Exercise: Please copy exactly the part of the records below that opens with the line containing "اور امریکی کمپنی این ویڈیا اور چینی کمپنی" and closes with the line containing "Spieler baut einen", leaving out any pictures.
[[ Supplied data, beginning ]]
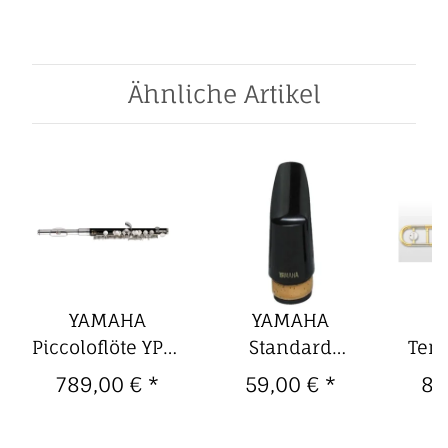
Ähnliche Artikel
YAMAHA
YAMAHA
Y
Piccoloflöte YPC-
Standard
Ten
32
Mundstück für
YSL
789,00 €
*
59,00 €
*
89
Böhm-
B
Bassklarinette
G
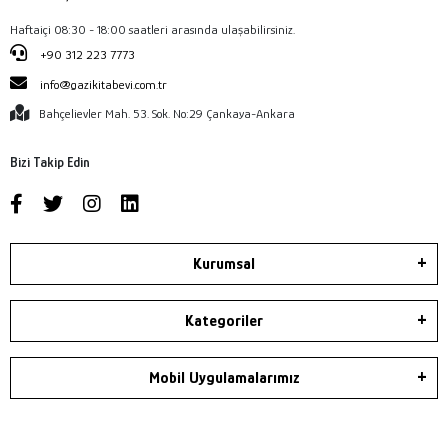
Haftaiçi 08:30 - 18:00 saatleri arasında ulaşabilirsiniz.
+90 312 223 7773
info@gazikitabevi.com.tr
Bahçelievler Mah. 53. Sok. No:29 Çankaya-Ankara
Bizi Takip Edin
Kurumsal
Kategoriler
Mobil Uygulamalarımız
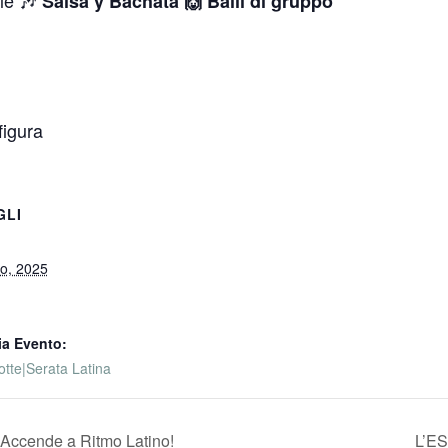
ale 🎶
Salsa y Bachata 🙌 Balli di gruppo
figura
GLI
o, 2025
ia Evento:
tte|Serata Latina
 Accende a Ritmo Latino!
L’E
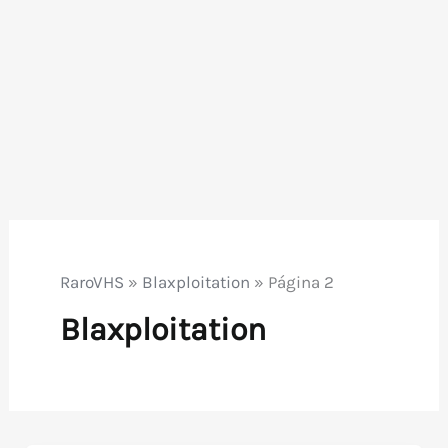
RaroVHS
»
Blaxploitation
»
Página 2
Blaxploitation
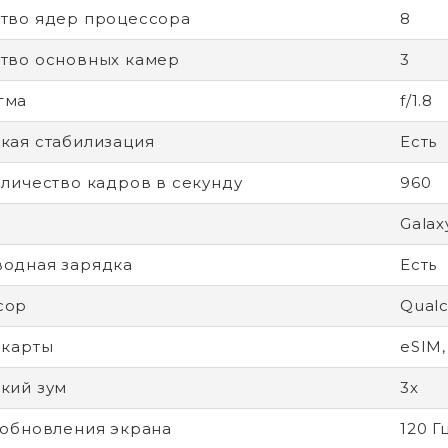
тво ядер процессора
8
тво основных камер
3
гма
f/1.8
кая стабилизация
Есть
оличество кадров в секунду
960
Galax
одная зарядка
Есть
сор
Qual
-карты
eSIM,
кий зум
3х
 обновления экрана
120 Г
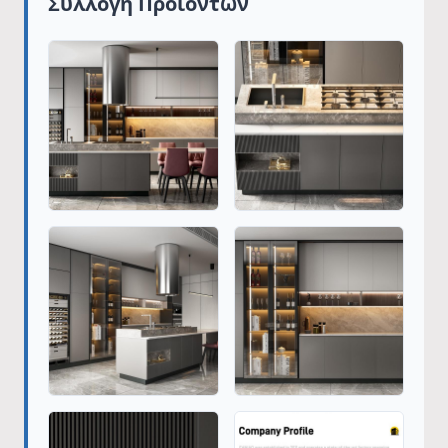
Συλλογή Προϊόντων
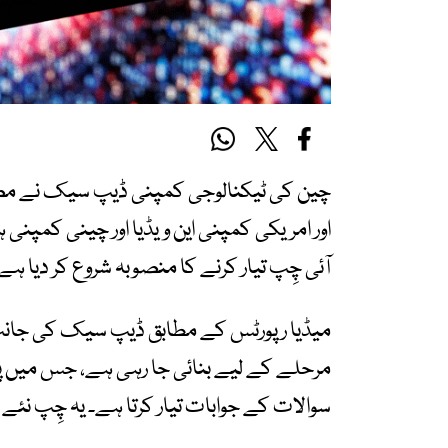
چین کی ٹیکنالوجی کمپنی ڈیپ سیک نے مص
اور امریکی کمپنی این ویڈیا اور چینی کمپنی
آئی چِپ تیار کرنے کا منصوبہ شروع کر دیا ہے
میڈیا رپورٹس کے مطابق ڈیپ سیک کی جانب 
مرحلے کے لیے بنائی جا رہی ہے، جس میں پ
سوالات کے جوابات تیار کرتا ہے۔ یہ چِپ نئے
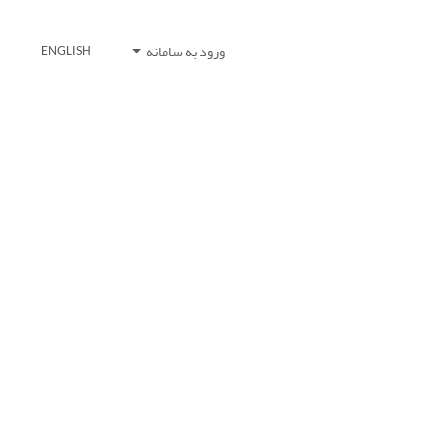
ورود به سامانه
ENGLISH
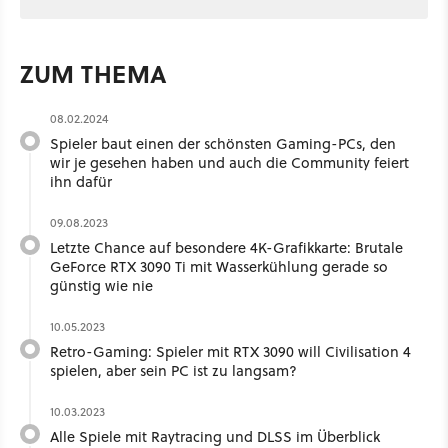
ZUM THEMA
08.02.2024
Spieler baut einen der schönsten Gaming-PCs, den
wir je gesehen haben und auch die Community feiert
ihn dafür
09.08.2023
Letzte Chance auf besondere 4K-Grafikkarte: Brutale
GeForce RTX 3090 Ti mit Wasserkühlung gerade so
günstig wie nie
10.05.2023
Retro-Gaming: Spieler mit RTX 3090 will Civilisation 4
spielen, aber sein PC ist zu langsam?
10.03.2023
Alle Spiele mit Raytracing und DLSS im Überblick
[[ Supplied data, end ]]
Answer section:
اور امریکی کمپنی این ویڈیا اور چینی کمپنی
آئی چِپ تیار کرنے کا منصوبہ شروع کر دیا ہے
میڈیا رپورٹس کے مطابق ڈیپ سیک کی جانب 
مرحلے کے لیے بنائی جا رہی ہے، جس میں پ
سوالات کے جوابات تیار کرتا ہے۔ یہ چِپ نئے
ورود به سامانه
ENGLISH
ZUM THEMA
08.02.2024
Spieler baut einen der schönsten Gaming-PCs, den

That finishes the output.